Pattanaik is honest about this. Ambedkar rejected the Aryan invasion/migration theory because it smelled like a colonial frame. Modern genetic data — the Z93 Y chromosome traced to the steppes, arriving around 1500 BCE — confirms a migration did happen. Pattanaik thinks Ambedkar would have updated his view; he was a critical thinker who valued evidence. The data just wasn’t there yet.

Key Takeaways

  • Religion in India is infrastructure, not decoration. Gandhi turned ahimsa into anti-colonial weaponry. Ambedkar turned Buddhism into anti-caste weaponry. Both understood that in a country where religion organizes everything, you can’t fight power without religious vocabulary.
  • Karma is not neutral. It’s the operating system of caste compliance. Ambedkar’s rejection of karma is the philosophical core of Navayana — once you stop believing your station was earned in a past life, the system loses its moral authority.
  • There is no single Buddhism. The Buddhism of a Tibetan monastery, a Bangkok temple, an American meditation retreat, and a Dalit conversion ceremony in Nagpur are different religions wearing the same name.
  • Vegetarianism can be caste discipline. A useful and uncomfortable observation: dietary purity in Indian institutions often functions as caste enforcement, even where caste is officially absent.
  • Temples are palimpsests. Many Hindu shrines were once Buddhist or Jain. The way to tell a Jain statue from a Buddhist one: Jain figures are naked and bilaterally symmetric; Buddha is always clothed and asymmetric (one hand raised or touching ground).
  • The empress who feminized Buddha.
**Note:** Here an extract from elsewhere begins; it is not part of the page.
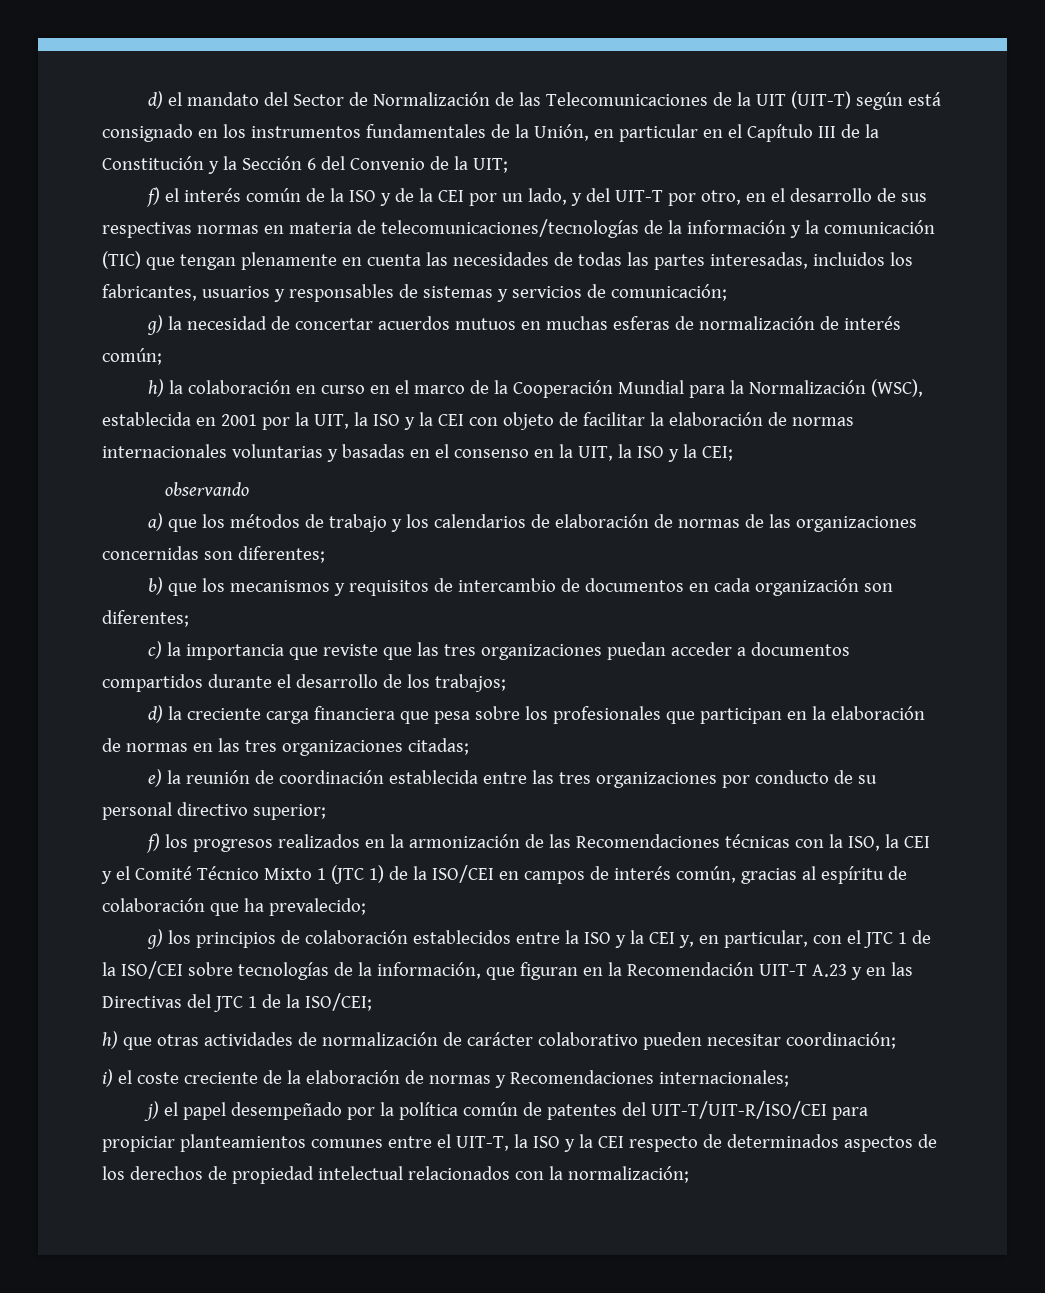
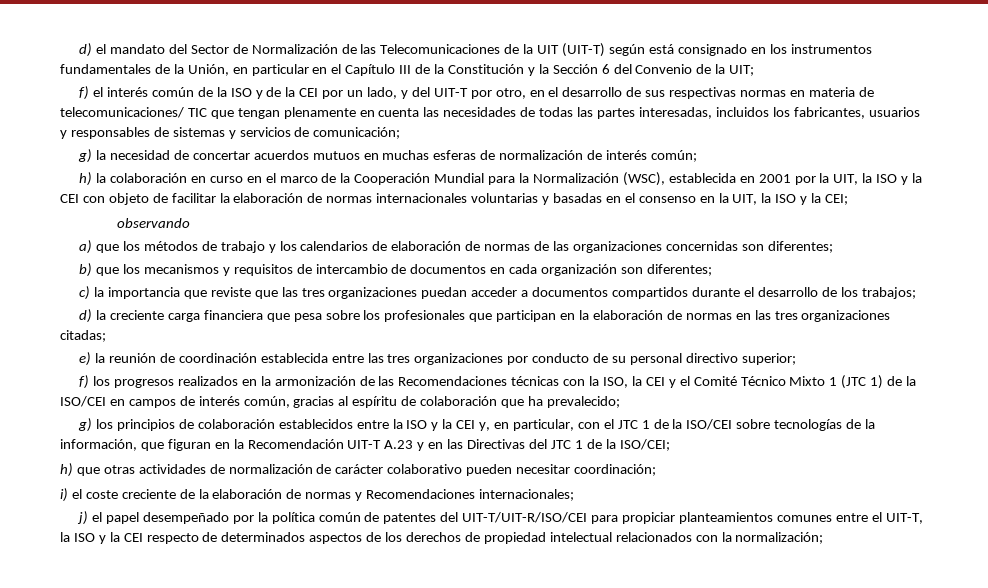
[380,219,935,238] [102,251,141,269] telecomunicaciones/tecnologías de la información y la comunicación (TIC) -> [60,107,207,118] telecomunicaciones/ TIC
Empress Wu of China (around 800 CE) weaponized Buddhism to defeat her Confucian and Taoist rivals — and along the way introduced the female bodhisattva (Guanyin), which classical Buddhism had resisted.

Claude’s Take

Pattanaik is doing something unusual here: a mythologist analyzing political strategy, with an upper-caste Sena background that he flags upfront because he knows it’ll be used against him. The framing is generous — he’s an Ambedkar admirer, not a critic — but the analysis is sharp.

The core insight is real and not widely understood. Most people who know Ambedkar know him as the constitution’s drafter. Fewer know that his Buddhism is a custom religion, philosophically distant from anything you’d find in a monastery in Sri Lanka or Tibet. Pattanaik makes that vivid. The “took Buddhism away from Gandhi, Nehru, and Savarkar in one move” reading is genuinely clever — it reframes the 1956 mass conversion as a political maneuver in a crowded ideological market, not just a personal spiritual choice.

A few things to flag. Pattanaik is loose with chronology — Empress Wu reigned around 690-705 CE, not 800; Xuanzang (Hunang) traveled to India in the 600s. The Aryan migration aside is fair but quick; the genetic story is more contested than he implies. His swipe at Gandhi’s vegetarianism is provocative and probably correct in spirit, though Gandhians will dispute the “supporting the caste system” framing.

The bigger thing the video doesn’t quite settle: was Navayana a master stroke, or a weapon that didn’t fire? Mass conversion happened in 1956. Seventy years later, India’s Buddhists are still around 0.7% of the population, mostly Navayana, mostly concentrated. The exit door Ambedkar opened was real, but most Dalits didn’t walk through it. That’s not Pattanaik’s concern in this video, but it’s the missing column in the strategic ledger.

Score: 8. Tight, well-structured, original framing. Pattanaik’s strength is making historical-philosophical material legible without flattening it.

Further Reading

  • B.R. Ambedkar, The Buddha and His Dhamma (1957) — the founding text of Navayana, written for Dalit converts.
  • B.R. Ambedkar, Annihilation of Caste (1936) — the speech that wasn’t delivered, the argument that didn’t compromise.
  • Jataka Tales — Buddha’s previous lives, useful precisely because Ambedkar rejected them.
  • The Pali Canon (Tipitaka) — for what classical Buddhism actually says about karma, rebirth, and dukkha that Navayana edits out.
  • David Reich, Who We Are and How We Got Here (2018) — for the genetic evidence on the Aryan migration Ambedkar didn’t have.